Ci sono giorni, come questo, in cui ci sentiamo di rivolgere un riconoscente pensiero alla felice congiuntura astrale che ha determinato, per l’Italia, la perdita totale di sovranità monetaria e quella parziale della sovranità fiscale. L’accordo di questo pomeriggio tra governo e sindacati prevede l’erogazione di un importo una tantum di 250 euro ai pensionati al minimo, previsto per settembre via decreto-legge, ed aumenti di 40 euro mensili dal 2008, con una non meglio precisata “rivalutazione annuale” delle pensioni. Non è chiaro in cosa consista quest’ultima misura, visto che le pensioni sono già oggi rivalutate (in modo decrescente al crescere del reddito) in base al tasso d’inflazione programmata. Dopo questo annuncio che non annuncia, il capolavoro tattico del governo Prodi: l’ennesimo rinvio sullo “scalone Maroni”. Già, perché di quello si tratta: le modalità di superamento dello scalone e (soprattutto) quelle di copertura finanziaria di tale intervento saranno stabilite entro la cornice della Finanziaria 2008.
Illusoria la propaganda prodiana di reperire tali risorse dalla “razionalizzazione” ed accorpamento degli enti previdenziali nel cosiddetto “Super-Inps”. Una bufala assoluta, che ricorda le furbate andreottiane del blocco del turnover nella Pubblica Amministrazione (regolarmente disatteso) e di chicche come l’iscrizione a bilancio dei risparmi derivanti dall’eliminazione dei posti-letto negli ospedali, anch’essa del tutto inattuata ed inattuabile. Voi pensate realisticamente che l’armonizzazione di procedure e sistemi informativi di enti previdenziali i cui organici sono incomprimibili, non esistendo licenziamenti né cassa integrazione nella P.A., possa determinare risparmi di spesa?
Di fatto, il governo ha deciso di mettere mano alla spesa pubblica clientelare, prevedendo verosimilmente che la prossima primavera si andrà a votare, e di conseguenza che occorra iniziare a fine giugno ad apprestare una Finanziaria elettorale. Eppure, la sinistra radicale non è soddisfatta, e scavalca a sinistra il sindacato, almeno finora a parole.

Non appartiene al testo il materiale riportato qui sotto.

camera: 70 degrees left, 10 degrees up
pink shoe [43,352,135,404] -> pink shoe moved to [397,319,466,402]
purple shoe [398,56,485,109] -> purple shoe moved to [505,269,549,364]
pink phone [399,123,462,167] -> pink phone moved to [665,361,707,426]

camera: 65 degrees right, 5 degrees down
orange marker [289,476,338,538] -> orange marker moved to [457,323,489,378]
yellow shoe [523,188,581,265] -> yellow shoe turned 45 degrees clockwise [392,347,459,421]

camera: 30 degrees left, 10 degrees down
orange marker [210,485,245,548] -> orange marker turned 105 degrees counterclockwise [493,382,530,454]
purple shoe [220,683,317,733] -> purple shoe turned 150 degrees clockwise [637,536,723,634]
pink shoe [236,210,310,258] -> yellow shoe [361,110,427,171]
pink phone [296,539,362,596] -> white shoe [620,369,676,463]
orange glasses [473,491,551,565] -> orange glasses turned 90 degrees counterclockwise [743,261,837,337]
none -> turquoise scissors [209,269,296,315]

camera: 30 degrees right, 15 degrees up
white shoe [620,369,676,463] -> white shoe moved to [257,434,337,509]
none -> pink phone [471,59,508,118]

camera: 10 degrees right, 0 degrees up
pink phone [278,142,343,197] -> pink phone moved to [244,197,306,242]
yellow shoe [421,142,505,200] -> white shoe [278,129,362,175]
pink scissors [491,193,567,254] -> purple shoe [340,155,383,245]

Da questa mirabile operazione di irresponsabilità fiscale e politica, di cui saranno i giovani ed i contribuenti a pagare il conto, prima di quanto possiate immaginare, esce a pezzi (come largamente previsto) la credibilità e la reputazione di Tommaso Padoa-Schioppa, il banchiere centrale che volle farsi politico, e mal gliene incolse. Il quale, solo 48 ore fa, diceva che la dinamica di spesa era debordante rispetto alle previsioni, e che rischiava pertanto di far evaporare il famigerato tesoretto, frutto di una delle più assurde operazioni di manipolazione dei conti pubblici della storia repubblicana, usata come alibi per un’inasprimento fiscale superfluo e dannoso.

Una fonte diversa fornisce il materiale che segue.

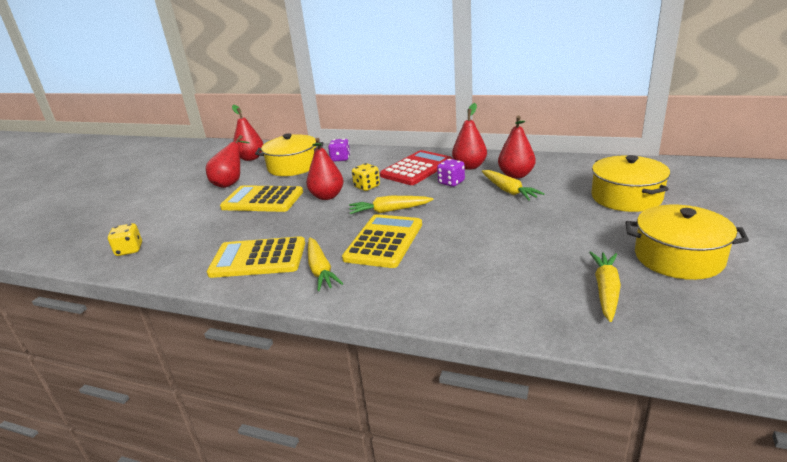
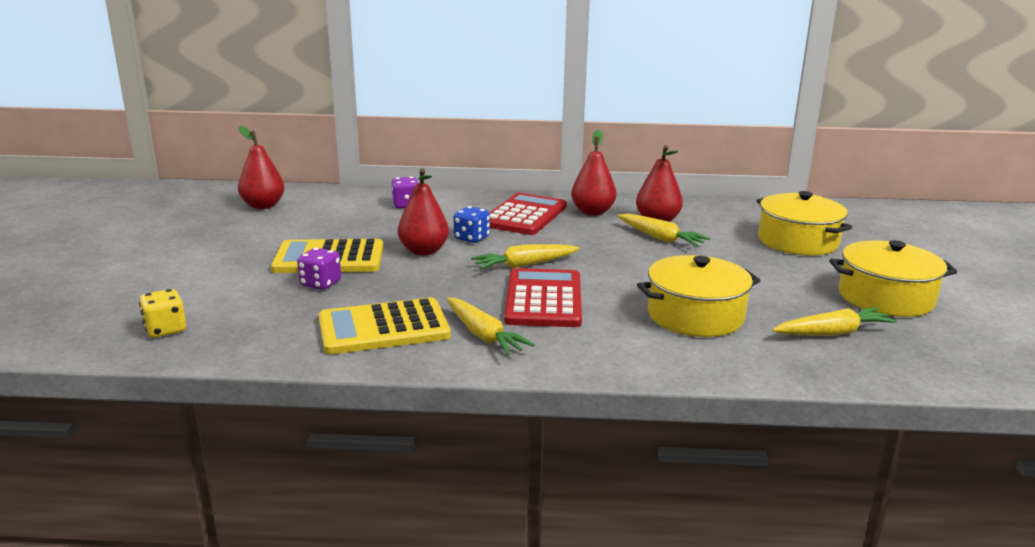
camera: 20 degrees left, 5 degrees down
red pear [206,135,250,188] -> none
yellow pot [255,133,323,176] -> yellow pot moved to [637,255,761,337]
yellow calculator [342,214,422,268] -> red calculator [504,268,582,327]
yellow dice [352,163,380,191] -> blue dice [454,206,490,243]
purple dice [437,159,465,187] -> purple dice moved to [297,248,341,290]
yellow carrot [589,252,621,322] -> yellow carrot turned 75 degrees clockwise [772,307,897,336]

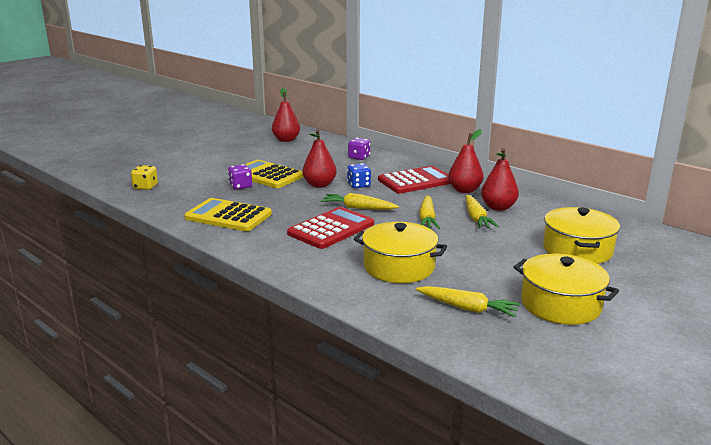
camera: 40 degrees right, 0 degrees up
yellow carrot [447,297,535,356] -> yellow carrot moved to [419,195,440,229]

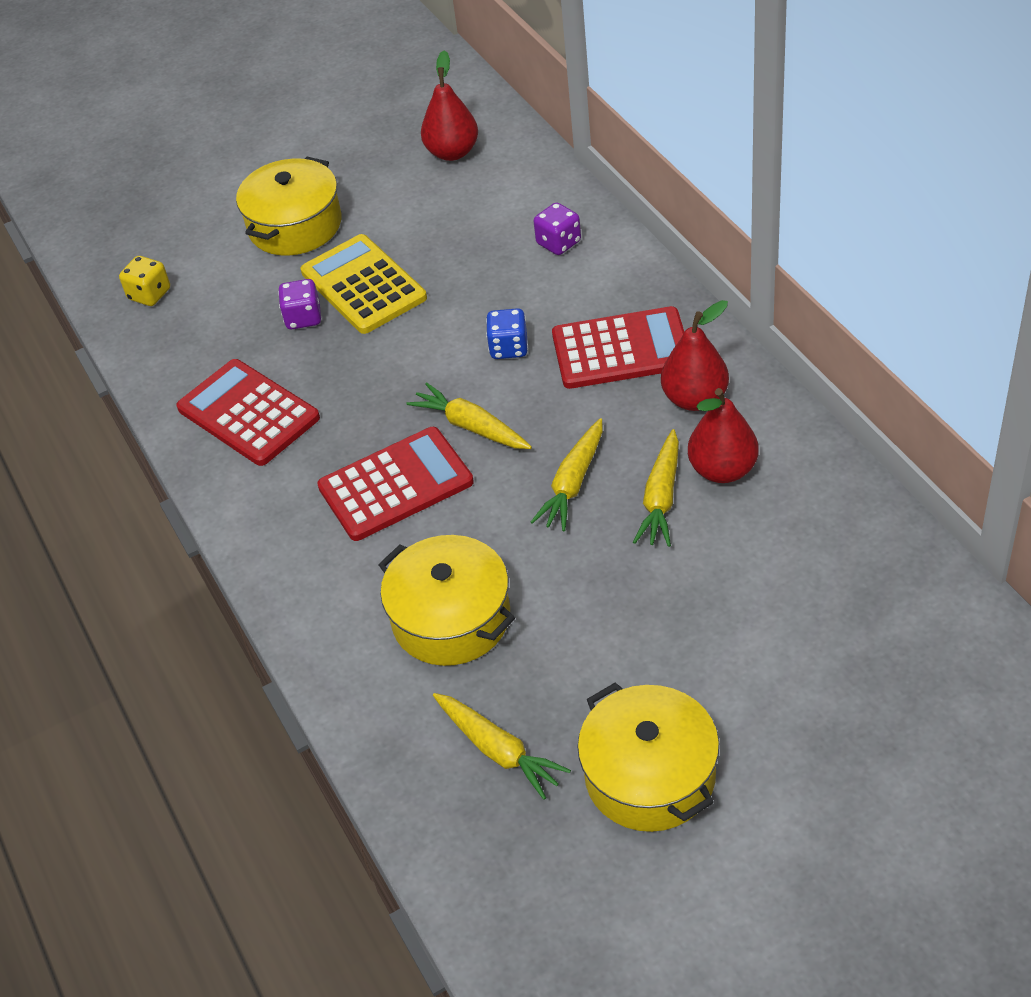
camera: 25 degrees right, 25 degrees up
yellow calculator [184,198,272,231] -> red calculator [176,359,320,466]
red pear [303,130,337,188] -> none
yellow pot [543,207,620,264] -> yellow pot moved to [236,157,342,256]

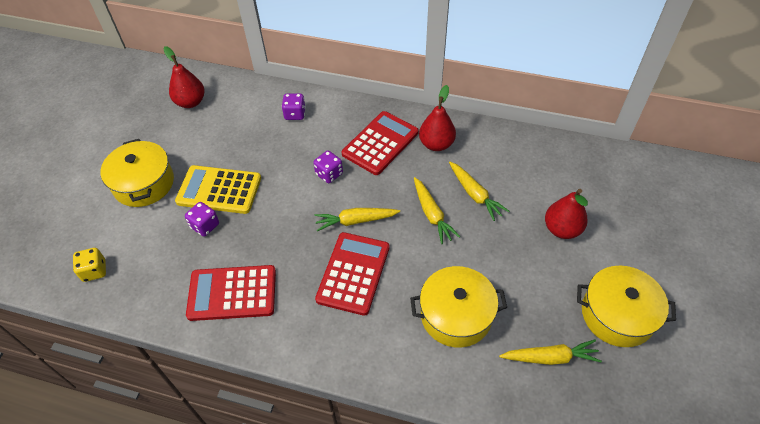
camera: 50 degrees left, 5 degrees up
blue dice [486,308,528,359] -> purple dice [313,151,343,183]
red pear [688,388,759,483] -> red pear moved to [545,189,588,239]

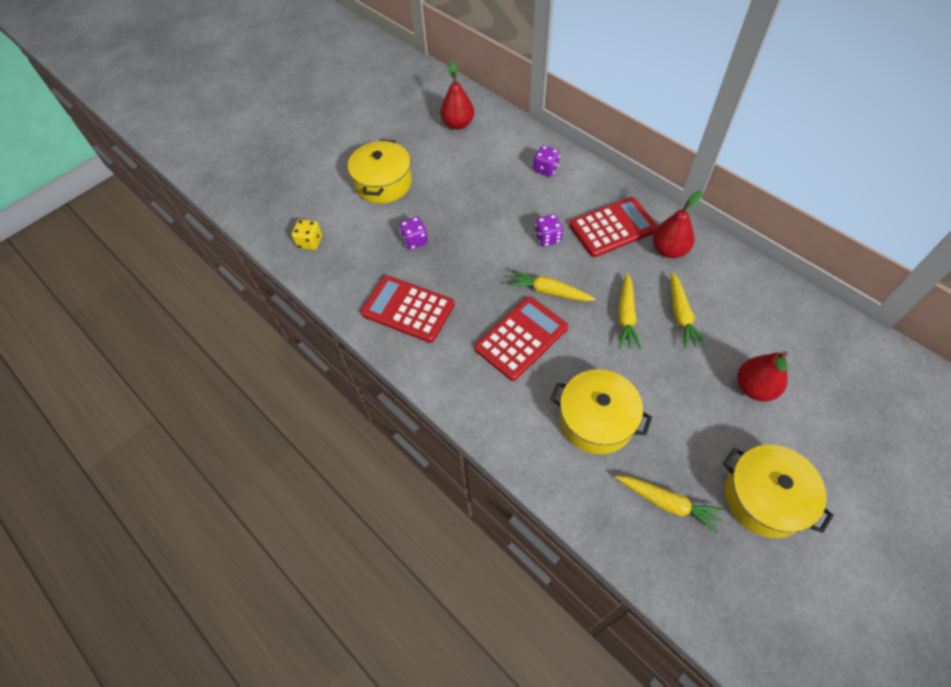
camera: 30 degrees right, 5 degrees up
yellow calculator [175,165,261,214] -> none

A conferma della logica sudamericana (o meglio, della chavizzazione dei conti pubblici tentata in queste settimane dalla sinistra radicale) di questa operazione, vale la pena di citare la dichiarazione della capogruppo al Senato del gruppo Pdci-Verdi, Manuela Palermi, che ha già dato prova di facoltà divinatorie, preconizzando che l’aumento riguarderà “le pensioni più basse senza considerare il cumulo delle pensioni in una famiglia, senza cumulare la pensione del marito con quella della moglie“. Con buona pace dell’equità.

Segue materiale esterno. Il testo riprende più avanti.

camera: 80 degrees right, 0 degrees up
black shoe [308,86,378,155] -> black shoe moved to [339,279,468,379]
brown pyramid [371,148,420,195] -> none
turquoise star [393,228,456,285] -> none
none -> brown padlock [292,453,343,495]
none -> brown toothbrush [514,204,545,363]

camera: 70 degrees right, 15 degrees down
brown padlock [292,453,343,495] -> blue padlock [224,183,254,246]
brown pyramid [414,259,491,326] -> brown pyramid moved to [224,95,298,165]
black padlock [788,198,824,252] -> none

Come noto, la sinistra radicale è economicamente analfabeta, essendo nutrita a pane e marxismo, ed alcuni suoi esponenti hanno ritenuto di vedere un surplus di cassa dell’Inps sufficiente a finanziare l’abolizione dello scalone. Peccato che tale surplus di cassa sia frutto dell’aumento dei contributi a carico dei lavoratori, che ne ha ulteriormente ridotto il reddito disponibile, oltre che della nota europorcata contabile rappresentata dal trasferimento all’Inps del Tfr inoptato dai lavoratori di aziende con oltre 50 dipendenti. Ma anche in questa manovra “epocale” di aumento delle pensioni minime, la sinistra riesce ad arrivare dopo il governo Berlusconi, che nel 2001 aumentò le pensioni minime a circa 1,8 milioni di cittadini entro i primi cento giorni di governo. Prodi si conferma pessimo scopiazzatore di iniziative altrui.
E allora, diciamolo forte e chiaro: viva l’Unione Europea, ma anche viva le agenzie di rating, l’Ocse ed il Fondo Monetario Internazionale, che quotidianamente ci salvano dalla deriva sudamericana di una classe politico-sindacale di saltimbanchi e parassiti.